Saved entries
——
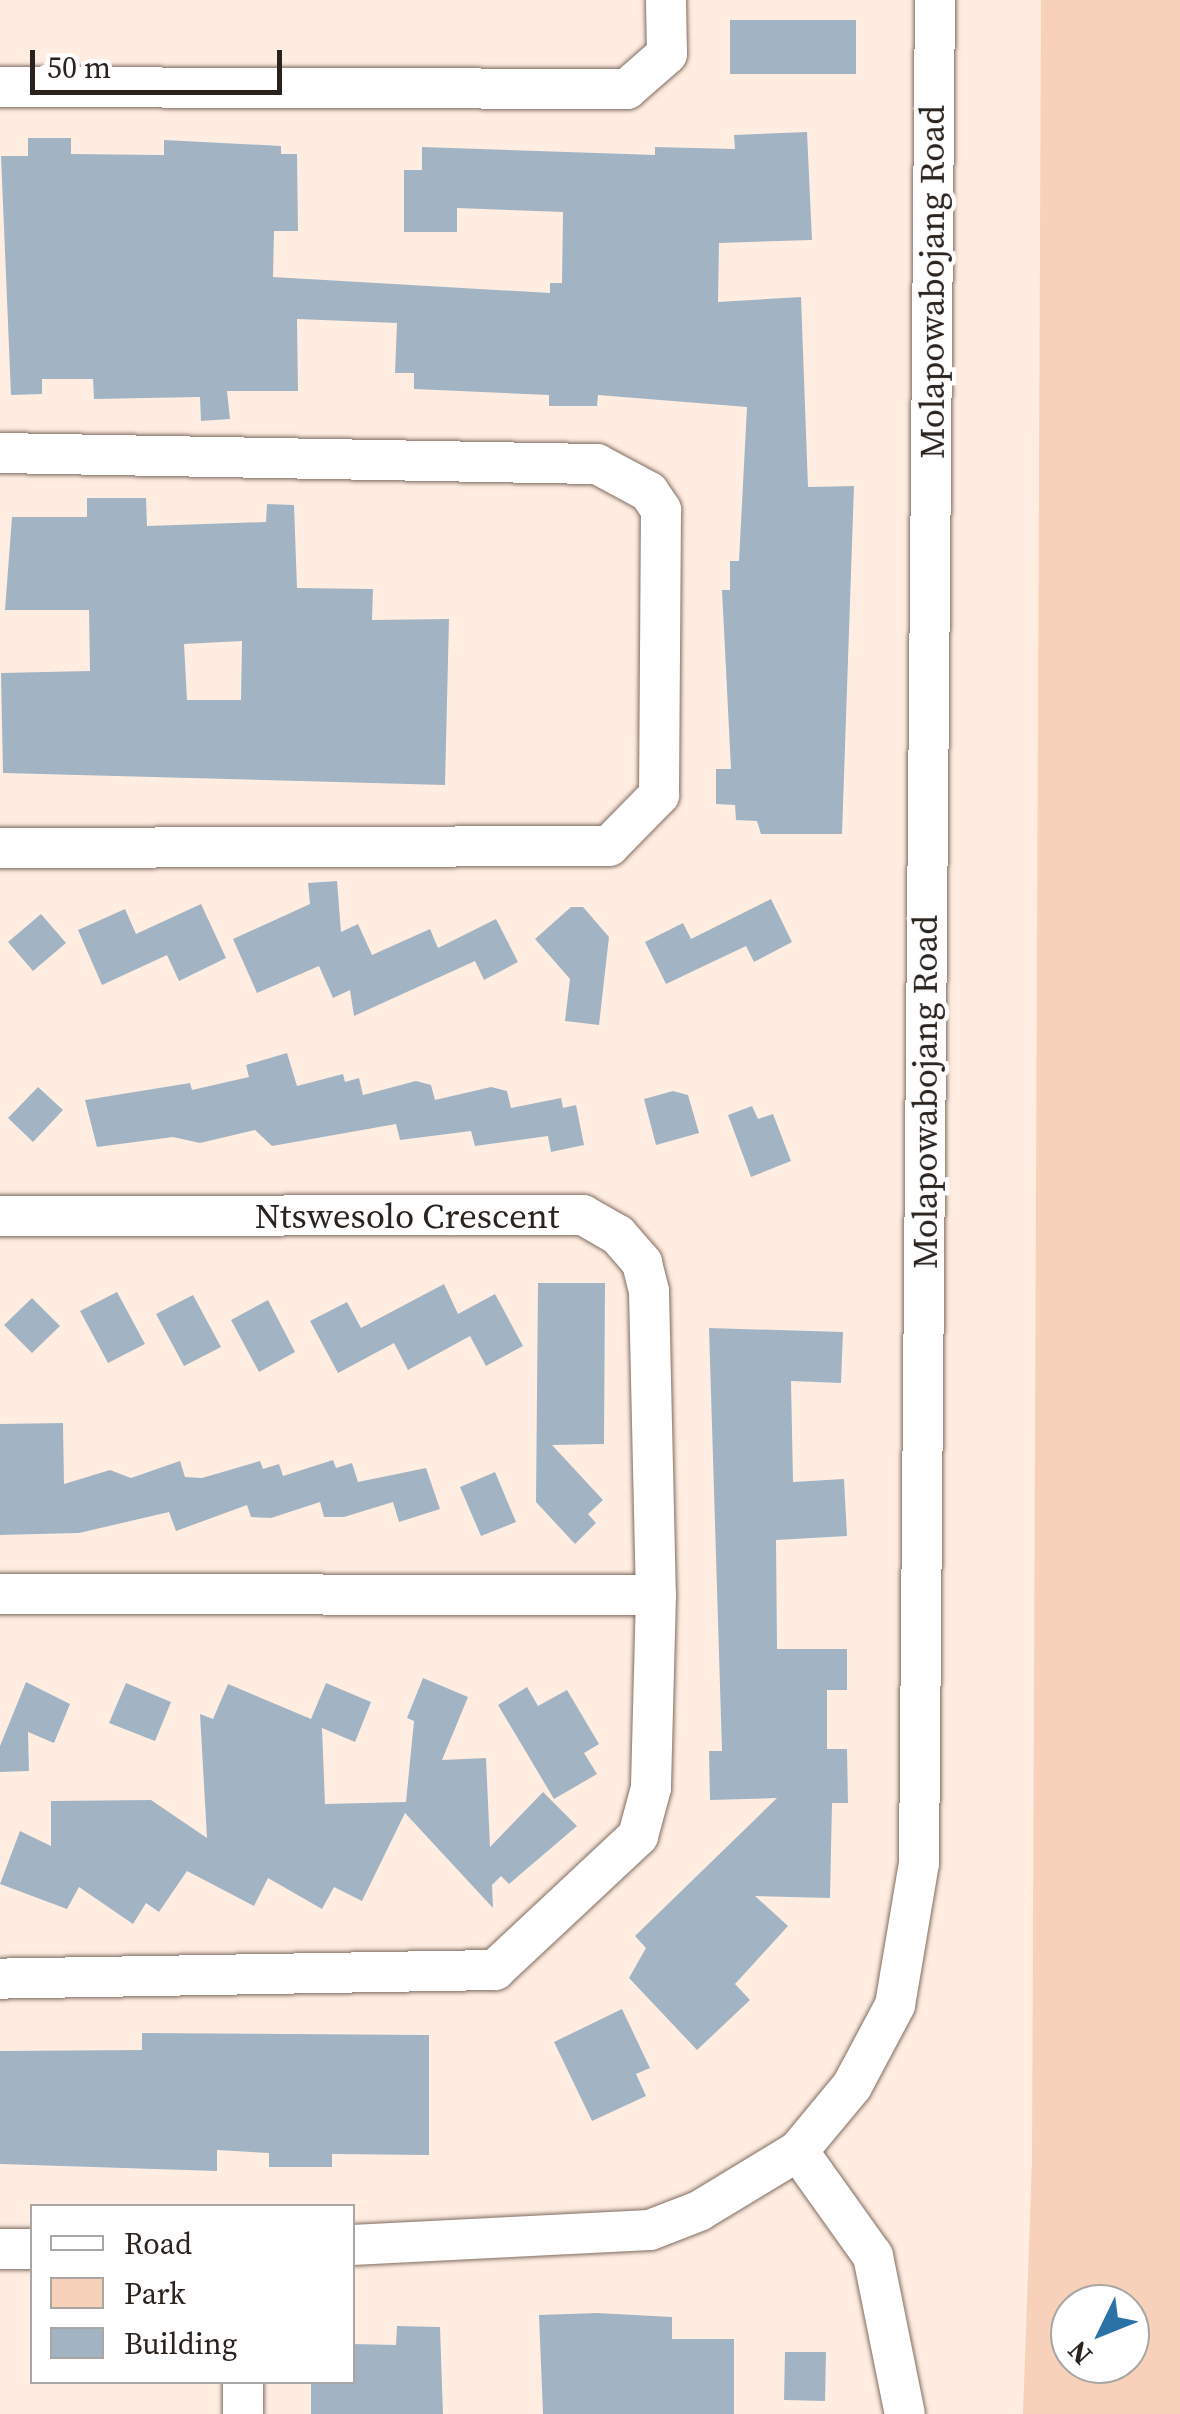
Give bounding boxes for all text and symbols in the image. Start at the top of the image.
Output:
scale bar [35,30,288,92]
text: 50 m [47,47,111,88]
street label: Molapowabojang Road [911,105,953,459]
street label: Molapowabojang Road [904,915,946,1269]
street label: Ntswesolo Crescent [255,1195,559,1237]
legend [30,2204,355,2384]
text: Road [124,2223,192,2264]
text: Park [124,2273,186,2314]
north arrow [1050,2284,1150,2384]
text: Building [124,2323,237,2364]
text: N [1059,2333,1100,2374]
——
● PROBLEM DETAILS
Nothing but the records above, retyped exactly and stripped of images, should appear in the answer.

● SOLUTION TO THIS EXERCISE
Give bounding boxes for all text and symbols in the image. Start at the top of the image.
Output:
scale bar [35,30,288,92]
text: 50 m [47,47,111,88]
street label: Molapowabojang Road [911,105,953,459]
street label: Molapowabojang Road [904,915,946,1269]
street label: Ntswesolo Crescent [255,1195,559,1237]
legend [30,2204,355,2384]
text: Road [124,2223,192,2264]
text: Park [124,2273,186,2314]
north arrow [1050,2284,1150,2384]
text: Building [124,2323,237,2364]
text: N [1059,2333,1100,2374]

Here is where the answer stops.